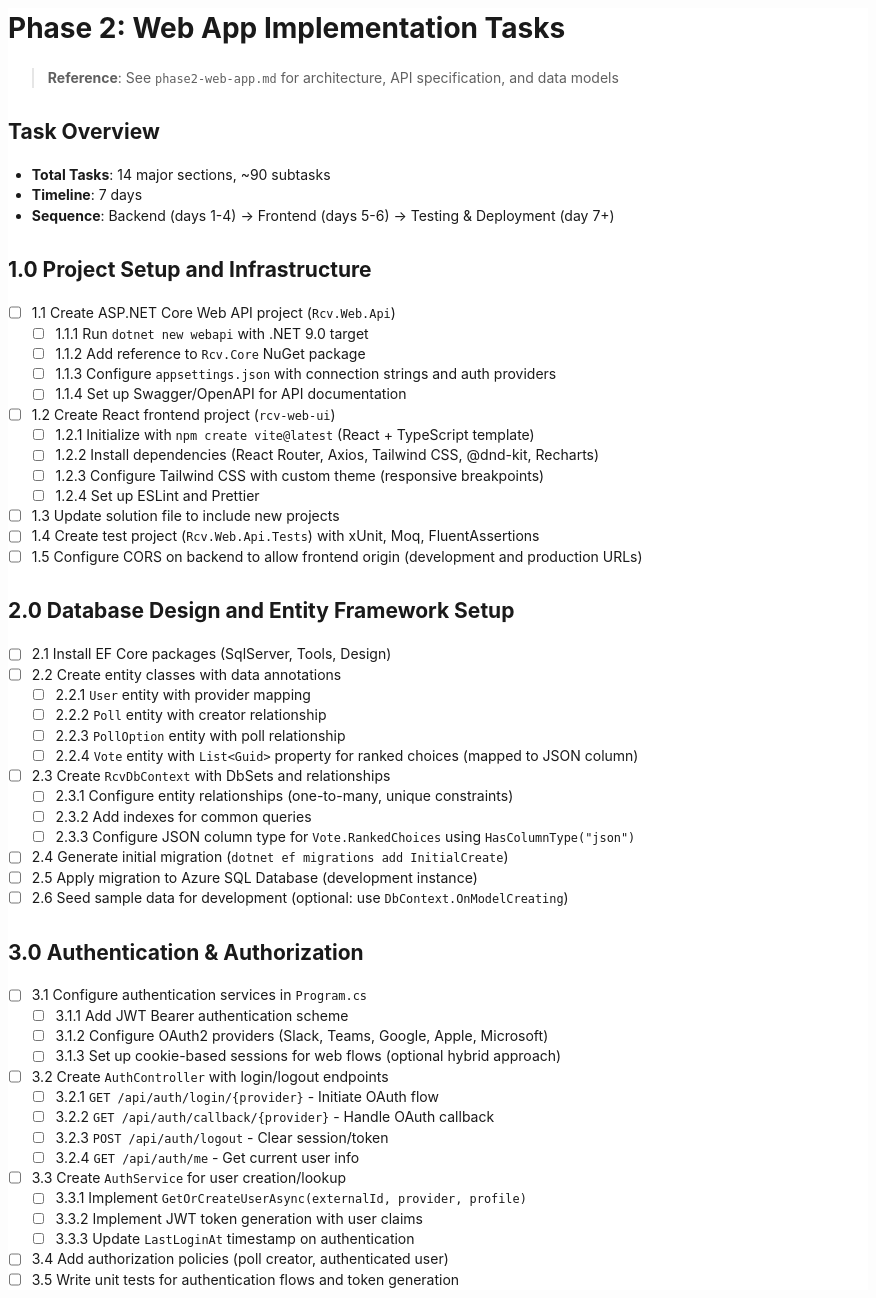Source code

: # Phase 2: Web App Implementation Tasks

> **Reference**: See `phase2-web-app.md` for architecture, API specification, and data models

## Task Overview

- **Total Tasks**: 14 major sections, ~90 subtasks
- **Timeline**: 7 days
- **Sequence**: Backend (days 1-4) → Frontend (days 5-6) → Testing & Deployment (day 7+)

## 1.0 Project Setup and Infrastructure

- [ ] 1.1 Create ASP.NET Core Web API project (`Rcv.Web.Api`)
  - [ ] 1.1.1 Run `dotnet new webapi` with .NET 9.0 target
  - [ ] 1.1.2 Add reference to `Rcv.Core` NuGet package
  - [ ] 1.1.3 Configure `appsettings.json` with connection strings and auth providers
  - [ ] 1.1.4 Set up Swagger/OpenAPI for API documentation
- [ ] 1.2 Create React frontend project (`rcv-web-ui`)
  - [ ] 1.2.1 Initialize with `npm create vite@latest` (React + TypeScript template)
  - [ ] 1.2.2 Install dependencies (React Router, Axios, Tailwind CSS, @dnd-kit, Recharts)
  - [ ] 1.2.3 Configure Tailwind CSS with custom theme (responsive breakpoints)
  - [ ] 1.2.4 Set up ESLint and Prettier
- [ ] 1.3 Update solution file to include new projects
- [ ] 1.4 Create test project (`Rcv.Web.Api.Tests`) with xUnit, Moq, FluentAssertions
- [ ] 1.5 Configure CORS on backend to allow frontend origin (development and production URLs)

## 2.0 Database Design and Entity Framework Setup

- [ ] 2.1 Install EF Core packages (SqlServer, Tools, Design)
- [ ] 2.2 Create entity classes with data annotations
  - [ ] 2.2.1 `User` entity with provider mapping
  - [ ] 2.2.2 `Poll` entity with creator relationship
  - [ ] 2.2.3 `PollOption` entity with poll relationship
  - [ ] 2.2.4 `Vote` entity with `List<Guid>` property for ranked choices (mapped to JSON column)
- [ ] 2.3 Create `RcvDbContext` with DbSets and relationships
  - [ ] 2.3.1 Configure entity relationships (one-to-many, unique constraints)
  - [ ] 2.3.2 Add indexes for common queries
  - [ ] 2.3.3 Configure JSON column type for `Vote.RankedChoices` using `HasColumnType("json")`
- [ ] 2.4 Generate initial migration (`dotnet ef migrations add InitialCreate`)
- [ ] 2.5 Apply migration to Azure SQL Database (development instance)
- [ ] 2.6 Seed sample data for development (optional: use `DbContext.OnModelCreating`)

## 3.0 Authentication & Authorization

- [ ] 3.1 Configure authentication services in `Program.cs`
  - [ ] 3.1.1 Add JWT Bearer authentication scheme
  - [ ] 3.1.2 Configure OAuth2 providers (Slack, Teams, Google, Apple, Microsoft)
  - [ ] 3.1.3 Set up cookie-based sessions for web flows (optional hybrid approach)
- [ ] 3.2 Create `AuthController` with login/logout endpoints
  - [ ] 3.2.1 `GET /api/auth/login/{provider}` - Initiate OAuth flow
  - [ ] 3.2.2 `GET /api/auth/callback/{provider}` - Handle OAuth callback
  - [ ] 3.2.3 `POST /api/auth/logout` - Clear session/token
  - [ ] 3.2.4 `GET /api/auth/me` - Get current user info
- [ ] 3.3 Create `AuthService` for user creation/lookup
  - [ ] 3.3.1 Implement `GetOrCreateUserAsync(externalId, provider, profile)`
  - [ ] 3.3.2 Implement JWT token generation with user claims
  - [ ] 3.3.3 Update `LastLoginAt` timestamp on authentication
- [ ] 3.4 Add authorization policies (poll creator, authenticated user)
- [ ] 3.5 Write unit tests for authentication flows and token generation

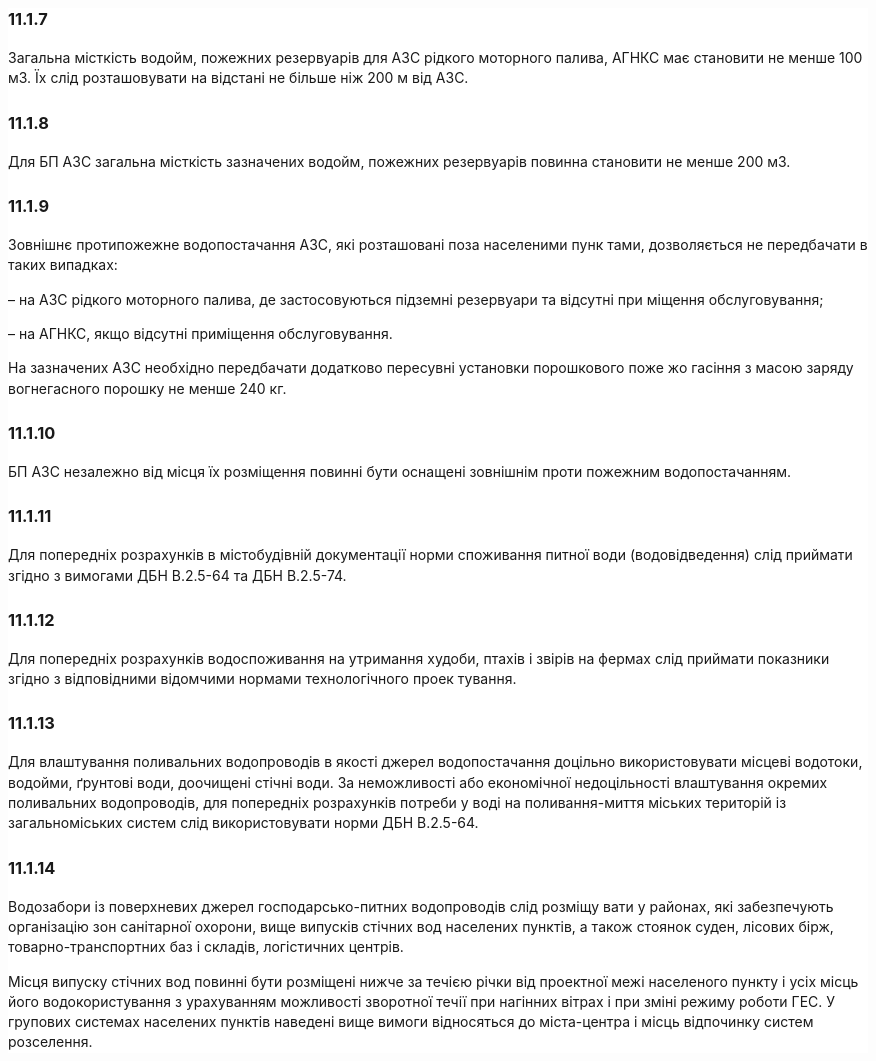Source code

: ### 11.1.7

Загальна місткість водойм, пожежних резервуарів для АЗС рідкого моторного палива, АГНКС має становити не менше 100 м3. Їх слід розташовувати на відстані не більше ніж 200 м від АЗС.

### 11.1.8

Для БП АЗС загальна місткість зазначених водойм, пожежних резервуарів повинна становити не менше 200 м3.

### 11.1.9

Зовнішнє протипожежне водопостачання АЗС, які розташовані поза населеними пунк тами, дозволяється не передбачати в таких випадках:

– на АЗС рідкого моторного палива, де застосовуються підземні резервуари та відсутні при міщення обслуговування;

– на АГНКС, якщо відсутні приміщення обслуговування.

На зазначених АЗС необхідно передбачати додатково пересувні установки порошкового поже жо гасіння з масою заряду вогнегасного порошку не менше 240 кг.

### 11.1.10

БП АЗС незалежно від місця їх розміщення повинні бути оснащені зовнішнім проти пожежним водопостачанням.

### 11.1.11

Для попередніх розрахунків в містобудівній документації норми споживання питної води (водовідведення) слід приймати згідно з вимогами ДБН В.2.5-64 та ДБН В.2.5-74.

### 11.1.12

Для попередніх розрахунків водоспоживання на утримання худоби, птахів і звірів на фермах слід приймати показники згідно з відповідними відомчими нормами технологічного проек тування.

### 11.1.13

Для влаштування поливальних водопроводів в якості джерел водопостачання доцільно використовувати місцеві водотоки, водойми, ґрунтові води, доочищені стічні води. За неможливості або економічної недоцільності влаштування окремих поливальних водопроводів, для попередніх розрахунків потреби у воді на поливання-миття міських територій із загальноміських систем слід використовувати норми ДБН В.2.5-64.

### 11.1.14

Водозабори із поверхневих джерел господарсько-питних водопроводів слід розміщу вати у районах, які забезпечують організацію зон санітарної охорони, вище випусків стічних вод населених пунктів, а також стоянок суден, лісових бірж, товарно-транспортних баз і складів, логістичних центрів.

Місця випуску стічних вод повинні бути розміщені нижче за течією річки від проектної межі населеного пункту і усіх місць його водокористування з урахуванням можливості зворотної течії при нагінних вітрах і при зміні режиму роботи ГЕС. У групових системах населених пунктів наведені вище вимоги відносяться до міста-центра і місць відпочинку систем розселення.
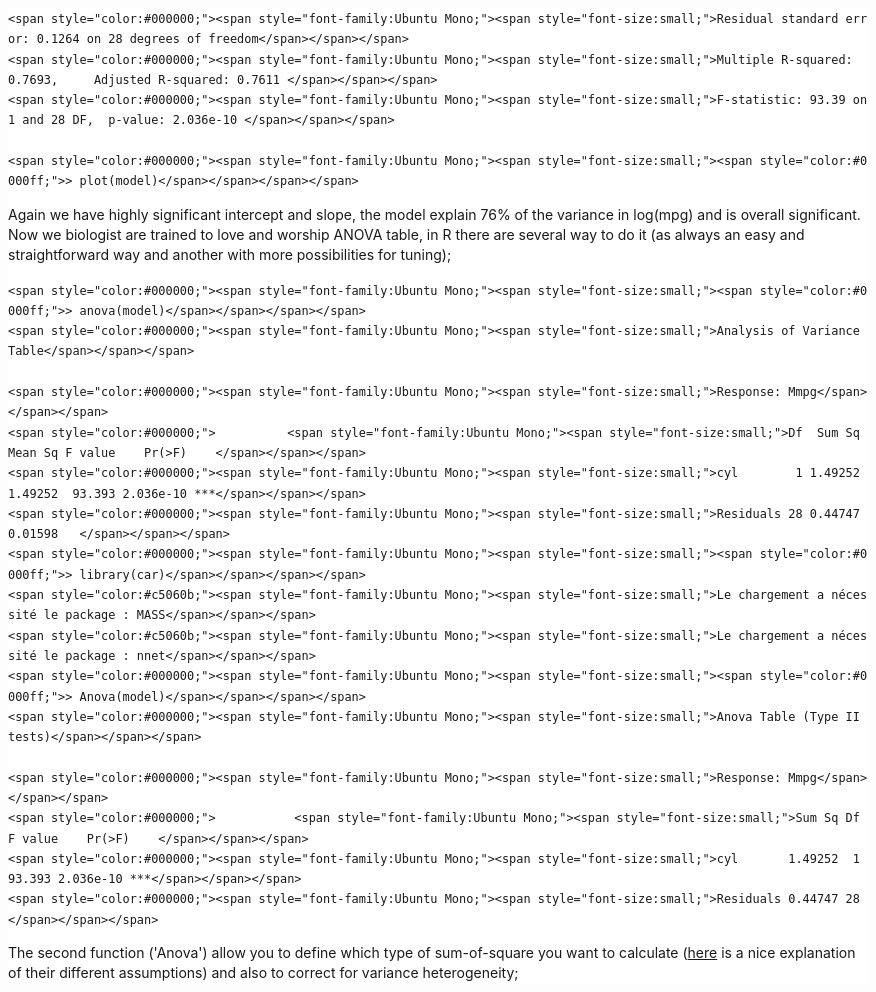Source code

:     <span style="color:#000000;"><span style="font-family:Ubuntu Mono;"><span style="font-size:small;">Residual standard error: 0.1264 on 28 degrees of freedom</span></span></span>
    <span style="color:#000000;"><span style="font-family:Ubuntu Mono;"><span style="font-size:small;">Multiple R-squared: 0.7693,     Adjusted R-squared: 0.7611 </span></span></span>
    <span style="color:#000000;"><span style="font-family:Ubuntu Mono;"><span style="font-size:small;">F-statistic: 93.39 on 1 and 28 DF,  p-value: 2.036e-10 </span></span></span>
    
    <span style="color:#000000;"><span style="font-family:Ubuntu Mono;"><span style="font-size:small;"><span style="color:#0000ff;">> plot(model)</span></span></span></span>


Again we have highly significant intercept and slope, the model explain 76% of the variance in log(mpg) and is overall significant. Now we biologist are trained to love and worship ANOVA table, in R there are several way to do it (as always an easy and straightforward way and another with more possibilities for tuning);

    
    <span style="color:#000000;"><span style="font-family:Ubuntu Mono;"><span style="font-size:small;"><span style="color:#0000ff;">> anova(model)</span></span></span></span>
    <span style="color:#000000;"><span style="font-family:Ubuntu Mono;"><span style="font-size:small;">Analysis of Variance Table</span></span></span>
    
    <span style="color:#000000;"><span style="font-family:Ubuntu Mono;"><span style="font-size:small;">Response: Mmpg</span></span></span>
    <span style="color:#000000;">          <span style="font-family:Ubuntu Mono;"><span style="font-size:small;">Df  Sum Sq Mean Sq F value    Pr(>F)    </span></span></span>
    <span style="color:#000000;"><span style="font-family:Ubuntu Mono;"><span style="font-size:small;">cyl        1 1.49252 1.49252  93.393 2.036e-10 ***</span></span></span>
    <span style="color:#000000;"><span style="font-family:Ubuntu Mono;"><span style="font-size:small;">Residuals 28 0.44747 0.01598   </span></span></span>
    <span style="color:#000000;"><span style="font-family:Ubuntu Mono;"><span style="font-size:small;"><span style="color:#0000ff;">> library(car)</span></span></span></span>
    <span style="color:#c5060b;"><span style="font-family:Ubuntu Mono;"><span style="font-size:small;">Le chargement a nécessité le package : MASS</span></span></span>
    <span style="color:#c5060b;"><span style="font-family:Ubuntu Mono;"><span style="font-size:small;">Le chargement a nécessité le package : nnet</span></span></span>
    <span style="color:#000000;"><span style="font-family:Ubuntu Mono;"><span style="font-size:small;"><span style="color:#0000ff;">> Anova(model)</span></span></span></span>
    <span style="color:#000000;"><span style="font-family:Ubuntu Mono;"><span style="font-size:small;">Anova Table (Type II tests)</span></span></span>
    
    <span style="color:#000000;"><span style="font-family:Ubuntu Mono;"><span style="font-size:small;">Response: Mmpg</span></span></span>
    <span style="color:#000000;">           <span style="font-family:Ubuntu Mono;"><span style="font-size:small;">Sum Sq Df F value    Pr(>F)    </span></span></span>
    <span style="color:#000000;"><span style="font-family:Ubuntu Mono;"><span style="font-size:small;">cyl       1.49252  1  93.393 2.036e-10 ***</span></span></span>
    <span style="color:#000000;"><span style="font-family:Ubuntu Mono;"><span style="font-size:small;">Residuals 0.44747 28</span></span></span>


The second function ('Anova') allow you to define which type of sum-of-square you want to calculate ([here](https://mcfromnz.wordpress.com/2011/03/02/anova-type-iiiiii-ss-explained/) is a nice explanation of their different assumptions) and also to correct for variance heterogeneity;

    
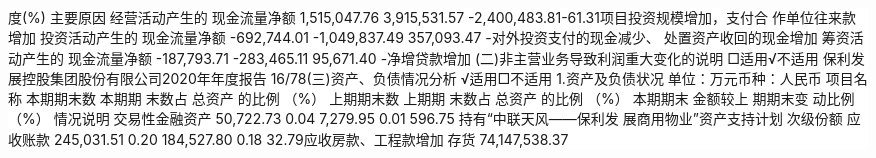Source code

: 度(%)
主要原因
经营活动产生的
现金流量净额
1,515,047.76
3,915,531.57
-2,400,483.81-61.31项目投资规模增加，支付合
作单位往来款增加
投资活动产生的
现金流量净额
-692,744.01
-1,049,837.49
357,093.47
-对外投资支付的现金减少、
处置资产收回的现金增加
筹资活动产生的
现金流量净额
-187,793.71
-283,465.11
95,671.40
-净增贷款增加
(二)非主营业务导致利润重大变化的说明
□适用√不适用
保利发展控股集团股份有限公司2020年年度报告
16/78(三)资产、负债情况分析
√适用□不适用
1.资产及负债状况
单位：万元币种：人民币
项目名称
本期期末数
本期期
末数占
总资产
的比例
（%）
上期期末数
上期期
末数占
总资产
的比例
（%）
本期期末
金额较上
期期末变
动比例
（%）
情况说明
交易性金融资产
50,722.73
0.04
7,279.95
0.01
596.75
持有“中联天风——保利发
展商用物业”资产支持计划
次级份额
应收账款
245,031.51
0.20
184,527.80
0.18
32.79应收房款、工程款增加
存货
74,147,538.37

* THE PROBLEM:
Starting at the line containing "App Implementation Tasks" and ending after the line containing "## 1.0 Project Setup and Infrastructure", reproduce those lines with "Backend" switched to "Server" and everything else unchanged.

* OUTPUT:
: # Phase 2: Web App Implementation Tasks

> **Reference**: See `phase2-web-app.md` for architecture, API specification, and data models

## Task Overview

- **Total Tasks**: 14 major sections, ~90 subtasks
- **Timeline**: 7 days
- **Sequence**: Server (days 1-4) → Frontend (days 5-6) → Testing & Deployment (day 7+)

## 1.0 Project Setup and Infrastructure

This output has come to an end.